There also needs to be discretion on what documents and data are sourced into the model. There are many concerns here: 

* What to do about dated/deprecated data and removing that from the model?
* What if marketing outputs from the LLM become inputs? And create a reinforcement loop? 
* What if code generated from the LLM becomes training input, and reinforces security vulnerabilities with it?
* If data entry or prompt training needs to be done, [who is going to do that labor](https://time.com/6247678/openai-chatgpt-kenya-workers/)?
* Do we store customer data in the LLM and the correspondences? 

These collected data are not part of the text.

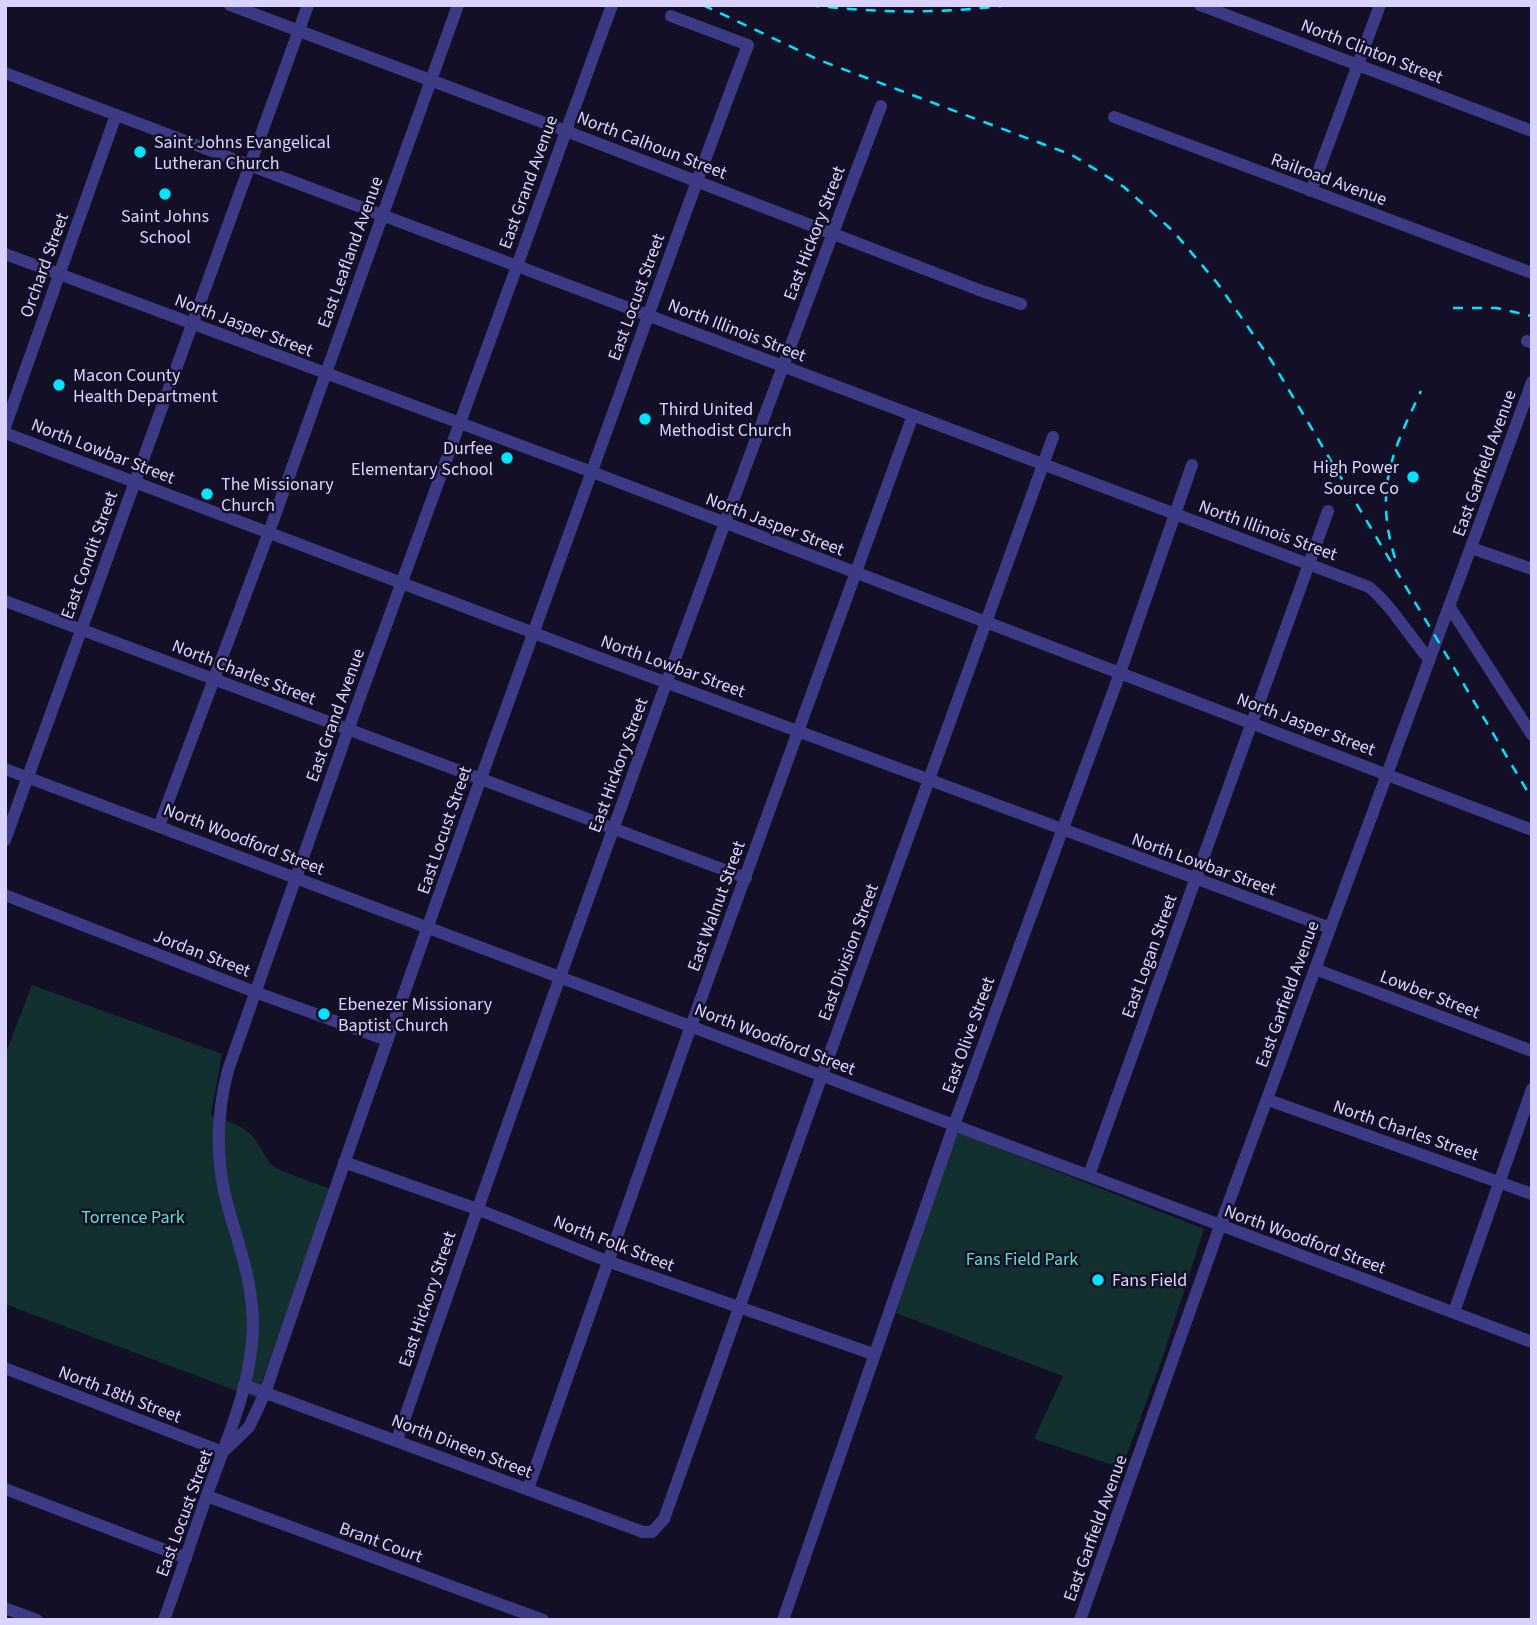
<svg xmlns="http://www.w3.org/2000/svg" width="1537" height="1625" font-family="'Source Sans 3',sans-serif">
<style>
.green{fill:#12302f}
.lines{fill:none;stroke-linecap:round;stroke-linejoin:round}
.minor{stroke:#3d3a85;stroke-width:12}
.rail{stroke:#00e5ff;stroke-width:2.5;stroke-dasharray:10 9;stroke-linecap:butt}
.poi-dot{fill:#00e5ff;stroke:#130f26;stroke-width:2.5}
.labels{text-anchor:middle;stroke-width:5;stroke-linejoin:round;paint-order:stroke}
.street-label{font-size:18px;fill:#d9d4ff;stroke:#130f26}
.poi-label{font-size:18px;fill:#d9d4ff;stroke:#130f26;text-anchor:start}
.park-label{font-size:18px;fill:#5fe0c0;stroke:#130f26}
</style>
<rect width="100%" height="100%" fill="#130f26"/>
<g class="green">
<path d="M32 985 222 1054 211 1115C226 1121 244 1125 254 1138 263 1150 265 1161 277 1169L330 1189 256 1398 5 1304V1055Z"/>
<path d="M957 1132 1204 1229 1162 1359 1122 1468 1034 1439 1063 1376 896 1313Z"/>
</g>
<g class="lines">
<g class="minor">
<path d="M230 5 566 131 979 290 1021 304"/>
<path d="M1200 5 1532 131"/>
<path d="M5 73 1369 587C1393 607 1408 635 1429 659"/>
<path d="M1114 117 1532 273"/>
<path d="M1311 191 1380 5"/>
<path d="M5 254 592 472 1532 830"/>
<path d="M1527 341 1532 343"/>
<path d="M5 427 116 115"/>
<path d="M5 433 600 658 1330 928"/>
<path d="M1471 548 1532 569"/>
<path d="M5 601 746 878"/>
<path d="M1449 606 1532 735"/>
<path d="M5 769 1532 1342"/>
<path d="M159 826 269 532 458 5"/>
<path d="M5 840 308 5"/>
<path d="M5 895 255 992 387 1040"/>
<path d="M1315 969 1532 1051"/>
<path d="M1268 1100 1532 1194"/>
<path d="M344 1162 477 1209 607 1261 873 1354"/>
<path d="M1089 1175 1328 511"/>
<path d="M1454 1312 1532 1089"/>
<path d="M5 1368 223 1452"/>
<path d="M244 1385 643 1532H652L664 1519 822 1075 1053 437"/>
<path d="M397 1440C552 993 713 548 881 106"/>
<path d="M226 1449 249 1427 265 1393C370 1084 481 777 592 471 644 328 694 186 748 45L671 16"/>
<path d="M5 1489 186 1558"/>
<path d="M528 1489 691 1026 913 415"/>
<path d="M207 1496 543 1620"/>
<path d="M5 1608 37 1620"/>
<path d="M164 1620C180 1576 194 1532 209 1489 228 1437 252 1382 253 1326 253 1283 239 1246 228 1207 215 1161 216 1116 228 1070L348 730 612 5"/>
<path d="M783 1620 954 1125 1120 673 1192 465"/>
<path d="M1080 1620 1220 1226 1532 382"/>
</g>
<g class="rail">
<path d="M703 5 819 60 1072 155 1124 187 1173 231 1218 284 1271 360 1532 799"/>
<path d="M809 5C876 13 942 14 1009 5"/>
<path d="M1453 308H1496L1532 316"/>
<path d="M1395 558C1374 490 1392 452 1421 391"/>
</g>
</g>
<g class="poi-dot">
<circle cx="140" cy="152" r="7"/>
<circle cx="165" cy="194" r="7"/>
<circle cx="59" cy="385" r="7"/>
<circle cx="645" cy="419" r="7"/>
<circle cx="507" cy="458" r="7"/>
<circle cx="1413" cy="477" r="7"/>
<circle cx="207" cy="494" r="7"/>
<circle cx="324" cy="1014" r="7"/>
<circle cx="1098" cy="1280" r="7"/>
</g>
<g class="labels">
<g class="street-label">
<text transform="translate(1372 51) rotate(21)" y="6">North Clinton Street</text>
<text transform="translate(652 145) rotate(21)" y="6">North Calhoun Street</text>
<text transform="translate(1329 179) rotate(20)" y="6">Railroad Avenue</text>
<text transform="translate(528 182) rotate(-70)" y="6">East Grand Avenue</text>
<text transform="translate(814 233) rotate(-69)" y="6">East Hickory Street</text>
<text transform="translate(350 252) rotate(-70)" y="6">East Leafland Avenue</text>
<text transform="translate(44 265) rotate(-70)" y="6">Orchard Street</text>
<text transform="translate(636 297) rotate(-70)" y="6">East Locust Street</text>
<text transform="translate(244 325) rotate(21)" y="6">North Jasper Street</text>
<text transform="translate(737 330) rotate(21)" y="6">North Illinois Street</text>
<text transform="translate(103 451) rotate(21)" y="6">North Lowbar Street</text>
<text transform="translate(1484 463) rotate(-70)" y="6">East Garfield Avenue</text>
<text transform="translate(775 524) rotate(21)" y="6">North Jasper Street</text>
<text transform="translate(1268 530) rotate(20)" y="6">North Illinois Street</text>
<text transform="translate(89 555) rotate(-70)" y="6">East Condit Street</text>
<text transform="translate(673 666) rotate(20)" y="6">North Lowbar Street</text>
<text transform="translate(244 672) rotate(21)" y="6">North Charles Street</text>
<text transform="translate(335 715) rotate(-70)" y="6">East Grand Avenue</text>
<text transform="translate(1306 724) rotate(21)" y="6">North Jasper Street</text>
<text transform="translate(618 765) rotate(-70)" y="6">East Hickory Street</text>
<text transform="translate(444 830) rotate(-71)" y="6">East Locust Street</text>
<text transform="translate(244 839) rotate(21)" y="6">North Woodford Street</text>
<text transform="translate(1204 864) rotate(20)" y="6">North Lowbar Street</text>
<text transform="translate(716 906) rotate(-70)" y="6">East Walnut Street</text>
<text transform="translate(848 952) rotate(-70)" y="6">East Division Street</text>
<text transform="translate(202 953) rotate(21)" y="6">Jordan Street</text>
<text transform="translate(1149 956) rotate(-70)" y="6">East Logan Street</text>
<text transform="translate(1287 994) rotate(-70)" y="6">East Garfield Avenue</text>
<text transform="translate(1430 994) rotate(21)" y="6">Lowber Street</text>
<text transform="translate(968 1035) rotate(-70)" y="6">East Olive Street</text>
<text transform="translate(775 1039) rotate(21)" y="6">North Woodford Street</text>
<text transform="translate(1406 1130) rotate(19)" y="6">North Charles Street</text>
<text transform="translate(1305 1239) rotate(20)" y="6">North Woodford Street</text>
<text transform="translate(614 1243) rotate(21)" y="6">North Folk Street</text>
<text transform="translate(427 1299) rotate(-71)" y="6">East Hickory Street</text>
<text transform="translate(120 1394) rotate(21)" y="6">North 18th Street</text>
<text transform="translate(462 1446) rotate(21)" y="6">North Dineen Street</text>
<text transform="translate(184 1513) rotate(-70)" y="6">East Locust Street</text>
<text transform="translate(1095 1528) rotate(-70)" y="6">East Garfield Avenue</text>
<text transform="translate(381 1542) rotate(20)" y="6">Brant Court</text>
</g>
<g class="poi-label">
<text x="154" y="148">Saint Johns Evangelical<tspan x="154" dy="21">Lutheran Church</tspan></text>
<text x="165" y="222" text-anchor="middle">Saint Johns<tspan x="165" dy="21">School</tspan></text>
<text x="73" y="381">Macon County<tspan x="73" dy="21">Health Department</tspan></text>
<text x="659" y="415">Third United<tspan x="659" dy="21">Methodist Church</tspan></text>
<text x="493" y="454" text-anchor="end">Durfee<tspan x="493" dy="21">Elementary School</tspan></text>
<text x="1399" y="473" text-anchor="end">High Power<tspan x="1399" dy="21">Source Co</tspan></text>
<text x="221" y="490">The Missionary<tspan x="221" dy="21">Church</tspan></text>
<text x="338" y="1010">Ebenezer Missionary<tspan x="338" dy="21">Baptist Church</tspan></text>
<text x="1112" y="1286">Fans Field</text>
</g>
<g class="park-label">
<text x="133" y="1223">Torrence Park</text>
<text x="1022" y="1265">Fans Field Park</text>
</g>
</g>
<rect width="1537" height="1625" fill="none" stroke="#d9d4ff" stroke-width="14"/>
</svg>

As you can see, it may be tempting to throw the kitchen sink at the LLM, but it is prudent to consider what should go into it, who has access to it, and when data should be phased out. Consider carefully what the **operating domain** of the LLM should be, which are the tasks and conditions it is sanctioned to operate on. Employees need to be trained on the definition of this operating domain and should, for example, know it is okay to use the LLM to create social media posts but not okay to use it for PR releases. They also have to be trained, for example, to not include customer information in the documents they submit into the repository. 

## Exercise

You run a software company and you want to enhance your developers' productivity by developing an LLM-based code assist. You would like to integrate outside open-source code using the third party API, but you also want to augment the internal LLM to look at internal code so domain-specific aid can be achieved. For example, if you ask it "How do I implement Carl's prioritization algorithm?" it will look at Carl's code commits and figure out which algorithm you are referring to. 

What are some things you should be mindful of when procuring this data? What concerns might you have to be aware of? 


### SCROLL DOWN FOR ANSWER
|<br>
|<br>
|<br>
|<br>
|<br>
|<br>
|<br>
|<br>
|<br>
|<br>
|<br>
|<br>
|<br>
|<br>
|<br>
|<br>
|<br>
|<br>
|<br>
|<br>
|<br>
|<br>
|<br>
v 


**Here are some things to be aware of in procuring code repository data and what the LLM needs to be scoped appropriately for:**

* Confidential and proprietary code, with sensitive security requirements, should likely not be ingested by the LLM.
* Deprecated and dead code should have a way of being removed from the LLM so it is never recommended as an output.
* Code analyses should be done to see if circular cycles are being reinforced, where outputs become inputs and code quality declines because of these self-perpetuating biases.
* Regular code review should still be done to ensure security and best practices are being followed, and the LLM should not be 100% trusted with this task.